We have to recognize that some care is too costly, and that it should not be considered a necessity, even if there's a chance that it will slow the course of an illness.
Dr. David Gratzer
Senior Fellow at the Manhattan Institute, and a licensed physician in the United States and Canada. Gratzer wrote "The Cure: How Capitalism Can Save American Health Care" (Encounter Books, 2006)
I think everyone -- left, right and center -- would agree: We want high-quality health care that's affordable. Some suggest that we can only get there by expanding government. I disagree.
Americans ultimately face three options: managed care, socialized medicine or market reforms. Managed care is too paternalistic for Americans; socialized medicine is built on the rationing of care. Thus, I favor market reforms.
Senior Fellow at the Manhattan Institute and the Nancy R. McPherson professor of business administration at the Harvard Business School
A good health care system is one in which consumers decide what they want -- not the employer, not the HMO, not Congress.

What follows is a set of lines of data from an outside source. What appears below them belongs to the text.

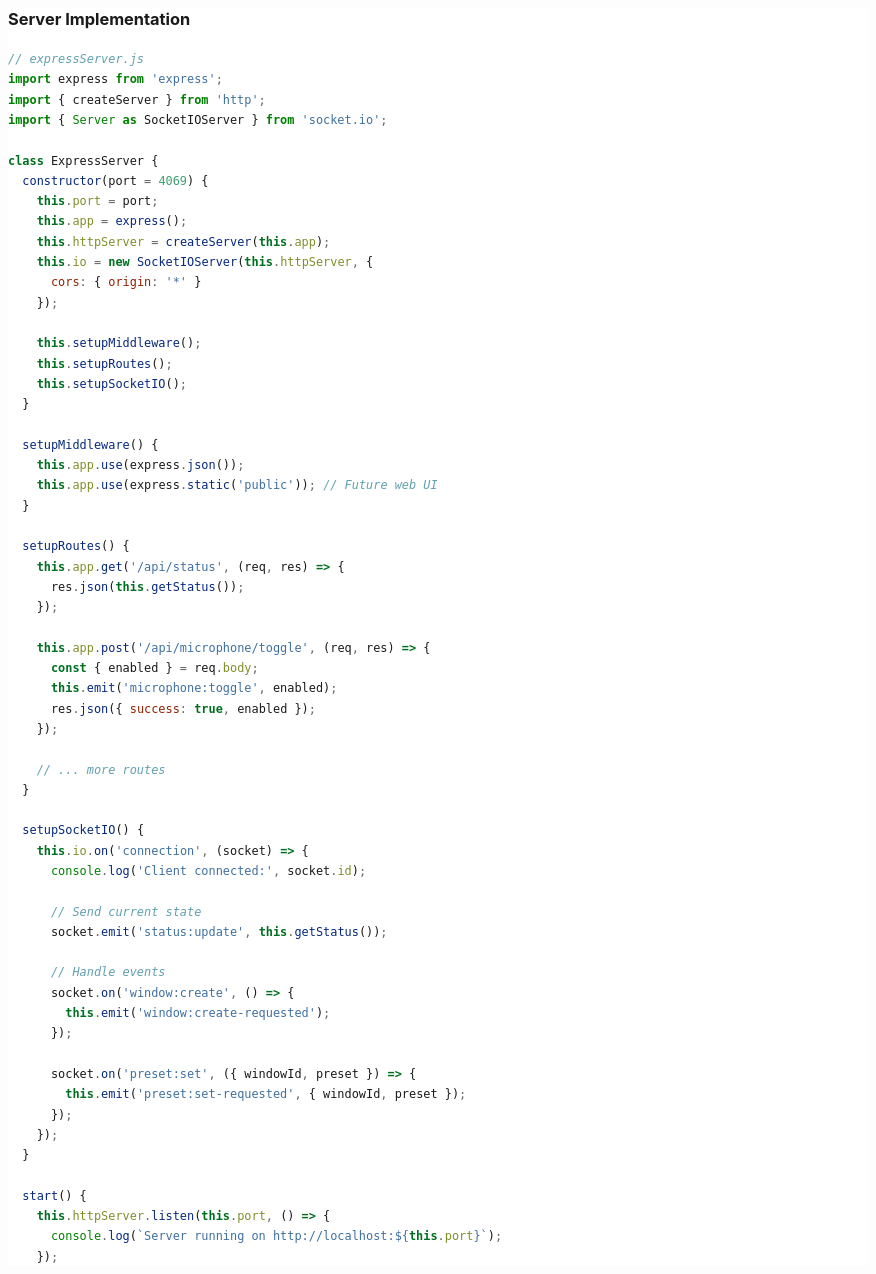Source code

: ### Server Implementation

```javascript
// expressServer.js
import express from 'express';
import { createServer } from 'http';
import { Server as SocketIOServer } from 'socket.io';

class ExpressServer {
  constructor(port = 4069) {
    this.port = port;
    this.app = express();
    this.httpServer = createServer(this.app);
    this.io = new SocketIOServer(this.httpServer, {
      cors: { origin: '*' }
    });

    this.setupMiddleware();
    this.setupRoutes();
    this.setupSocketIO();
  }

  setupMiddleware() {
    this.app.use(express.json());
    this.app.use(express.static('public')); // Future web UI
  }

  setupRoutes() {
    this.app.get('/api/status', (req, res) => {
      res.json(this.getStatus());
    });

    this.app.post('/api/microphone/toggle', (req, res) => {
      const { enabled } = req.body;
      this.emit('microphone:toggle', enabled);
      res.json({ success: true, enabled });
    });

    // ... more routes
  }

  setupSocketIO() {
    this.io.on('connection', (socket) => {
      console.log('Client connected:', socket.id);

      // Send current state
      socket.emit('status:update', this.getStatus());

      // Handle events
      socket.on('window:create', () => {
        this.emit('window:create-requested');
      });

      socket.on('preset:set', ({ windowId, preset }) => {
        this.emit('preset:set-requested', { windowId, preset });
      });
    });
  }

  start() {
    this.httpServer.listen(this.port, () => {
      console.log(`Server running on http://localhost:${this.port}`);
    });
```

Give everyone who has insurance from the employer the funds now used to buy health insurance. Give the poor the money Medicaid now uses to buy health insurance for them. Take away subsidies from hospitals that pay them to provide care for the uninsured and give that money directly to the poor uninsured. In Massachusetts, this amounts to $1 billion annually. Require that everyone buy health insurance with this money.
Dr. Joanne Lynn
Physician and former RAND researcher, now with the US Department of Health and Human Services' Centers for Medicare and Medicaid Services
The right health care system for America is one that gives every American the opportunity to live as comfortably, meaningfully and as long as possible in a health care system the community can sustain. That means that every person should get the treatments that have proved effective in preventing serious illnesses. Those who can be cured should be cured, and those who are chronic should live well and die comfortably when that time comes.
It also means that we can be proud of having an efficient and reliable set of care arrangements, tailored to our different priorities at different times of our lives. The Centers for Medicaid and Medicare Services has taken on a leadership role in this work for the past few years.